Short exercise
Please extract the following lines exactly, without changing anything.

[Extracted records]
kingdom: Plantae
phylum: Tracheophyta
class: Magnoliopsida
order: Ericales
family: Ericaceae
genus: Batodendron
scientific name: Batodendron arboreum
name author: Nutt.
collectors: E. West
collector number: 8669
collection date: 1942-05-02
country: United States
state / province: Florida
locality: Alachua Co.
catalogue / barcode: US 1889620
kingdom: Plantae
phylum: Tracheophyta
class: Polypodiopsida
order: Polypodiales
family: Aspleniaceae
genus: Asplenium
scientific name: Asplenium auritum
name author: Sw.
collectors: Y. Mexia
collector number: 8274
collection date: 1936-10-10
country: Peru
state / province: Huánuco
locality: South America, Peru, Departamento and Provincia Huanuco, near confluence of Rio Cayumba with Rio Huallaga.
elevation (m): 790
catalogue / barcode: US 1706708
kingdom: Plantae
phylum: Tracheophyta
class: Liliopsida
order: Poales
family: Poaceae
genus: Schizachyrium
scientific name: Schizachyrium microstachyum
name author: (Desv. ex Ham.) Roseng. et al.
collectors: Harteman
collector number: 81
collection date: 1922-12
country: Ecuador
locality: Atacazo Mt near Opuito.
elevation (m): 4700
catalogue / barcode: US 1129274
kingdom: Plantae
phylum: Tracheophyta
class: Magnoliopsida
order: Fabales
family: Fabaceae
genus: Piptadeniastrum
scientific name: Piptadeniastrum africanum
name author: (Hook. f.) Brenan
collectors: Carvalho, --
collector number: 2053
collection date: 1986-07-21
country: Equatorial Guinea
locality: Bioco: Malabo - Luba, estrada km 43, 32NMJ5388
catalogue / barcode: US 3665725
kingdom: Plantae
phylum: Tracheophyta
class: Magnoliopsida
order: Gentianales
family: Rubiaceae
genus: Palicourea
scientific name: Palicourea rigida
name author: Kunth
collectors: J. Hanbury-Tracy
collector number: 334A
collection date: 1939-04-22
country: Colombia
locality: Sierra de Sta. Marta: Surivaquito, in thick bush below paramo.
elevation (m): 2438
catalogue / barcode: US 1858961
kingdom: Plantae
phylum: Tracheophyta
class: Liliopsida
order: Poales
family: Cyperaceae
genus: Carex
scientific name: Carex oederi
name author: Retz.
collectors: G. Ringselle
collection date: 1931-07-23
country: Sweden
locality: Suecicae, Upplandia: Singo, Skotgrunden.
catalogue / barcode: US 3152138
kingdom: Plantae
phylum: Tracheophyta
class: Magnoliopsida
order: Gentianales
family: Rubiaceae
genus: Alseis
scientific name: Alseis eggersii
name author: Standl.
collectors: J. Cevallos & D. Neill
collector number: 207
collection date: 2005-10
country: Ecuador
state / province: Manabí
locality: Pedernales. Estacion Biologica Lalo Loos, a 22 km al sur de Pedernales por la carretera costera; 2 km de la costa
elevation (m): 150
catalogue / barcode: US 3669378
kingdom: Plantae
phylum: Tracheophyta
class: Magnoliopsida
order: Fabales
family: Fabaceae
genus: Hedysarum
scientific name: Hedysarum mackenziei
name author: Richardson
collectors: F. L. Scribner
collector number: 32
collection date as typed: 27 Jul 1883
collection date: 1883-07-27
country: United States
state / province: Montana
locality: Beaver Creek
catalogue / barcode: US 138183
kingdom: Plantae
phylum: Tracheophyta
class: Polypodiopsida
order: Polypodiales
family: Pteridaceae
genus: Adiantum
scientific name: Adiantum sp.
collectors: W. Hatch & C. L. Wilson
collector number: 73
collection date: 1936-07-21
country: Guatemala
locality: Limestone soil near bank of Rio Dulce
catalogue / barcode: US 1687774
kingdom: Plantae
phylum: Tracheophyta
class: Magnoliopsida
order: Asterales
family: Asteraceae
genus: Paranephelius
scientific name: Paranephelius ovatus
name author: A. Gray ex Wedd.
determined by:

Result of this task
kingdom: Plantae
phylum: Tracheophyta
class: Magnoliopsida
order: Ericales
family: Ericaceae
genus: Batodendron
scientific name: Batodendron arboreum
name author: Nutt.
collectors: E. West
collector number: 8669
collection date: 1942-05-02
country: United States
state / province: Florida
locality: Alachua Co.
catalogue / barcode: US 1889620
kingdom: Plantae
phylum: Tracheophyta
class: Polypodiopsida
order: Polypodiales
family: Aspleniaceae
genus: Asplenium
scientific name: Asplenium auritum
name author: Sw.
collectors: Y. Mexia
collector number: 8274
collection date: 1936-10-10
country: Peru
state / province: Huánuco
locality: South America, Peru, Departamento and Provincia Huanuco, near confluence of Rio Cayumba with Rio Huallaga.
elevation (m): 790
catalogue / barcode: US 1706708
kingdom: Plantae
phylum: Tracheophyta
class: Liliopsida
order: Poales
family: Poaceae
genus: Schizachyrium
scientific name: Schizachyrium microstachyum
name author: (Desv. ex Ham.) Roseng. et al.
collectors: Harteman
collector number: 81
collection date: 1922-12
country: Ecuador
locality: Atacazo Mt near Opuito.
elevation (m): 4700
catalogue / barcode: US 1129274
kingdom: Plantae
phylum: Tracheophyta
class: Magnoliopsida
order: Fabales
family: Fabaceae
genus: Piptadeniastrum
scientific name: Piptadeniastrum africanum
name author: (Hook. f.) Brenan
collectors: Carvalho, --
collector number: 2053
collection date: 1986-07-21
country: Equatorial Guinea
locality: Bioco: Malabo - Luba, estrada km 43, 32NMJ5388
catalogue / barcode: US 3665725
kingdom: Plantae
phylum: Tracheophyta
class: Magnoliopsida
order: Gentianales
family: Rubiaceae
genus: Palicourea
scientific name: Palicourea rigida
name author: Kunth
collectors: J. Hanbury-Tracy
collector number: 334A
collection date: 1939-04-22
country: Colombia
locality: Sierra de Sta. Marta: Surivaquito, in thick bush below paramo.
elevation (m): 2438
catalogue / barcode: US 1858961
kingdom: Plantae
phylum: Tracheophyta
class: Liliopsida
order: Poales
family: Cyperaceae
genus: Carex
scientific name: Carex oederi
name author: Retz.
collectors: G. Ringselle
collection date: 1931-07-23
country: Sweden
locality: Suecicae, Upplandia: Singo, Skotgrunden.
catalogue / barcode: US 3152138
kingdom: Plantae
phylum: Tracheophyta
class: Magnoliopsida
order: Gentianales
family: Rubiaceae
genus: Alseis
scientific name: Alseis eggersii
name author: Standl.
collectors: J. Cevallos & D. Neill
collector number: 207
collection date: 2005-10
country: Ecuador
state / province: Manabí
locality: Pedernales. Estacion Biologica Lalo Loos, a 22 km al sur de Pedernales por la carretera costera; 2 km de la costa
elevation (m): 150
catalogue / barcode: US 3669378
kingdom: Plantae
phylum: Tracheophyta
class: Magnoliopsida
order: Fabales
family: Fabaceae
genus: Hedysarum
scientific name: Hedysarum mackenziei
name author: Richardson
collectors: F. L. Scribner
collector number: 32
collection date as typed: 27 Jul 1883
collection date: 1883-07-27
country: United States
state / province: Montana
locality: Beaver Creek
catalogue / barcode: US 138183
kingdom: Plantae
phylum: Tracheophyta
class: Polypodiopsida
order: Polypodiales
family: Pteridaceae
genus: Adiantum
scientific name: Adiantum sp.
collectors: W. Hatch & C. L. Wilson
collector number: 73
collection date: 1936-07-21
country: Guatemala
locality: Limestone soil near bank of Rio Dulce
catalogue / barcode: US 1687774
kingdom: Plantae
phylum: Tracheophyta
class: Magnoliopsida
order: Asterales
family: Asteraceae
genus: Paranephelius
scientific name: Paranephelius ovatus
name author: A. Gray ex Wedd.
determined by:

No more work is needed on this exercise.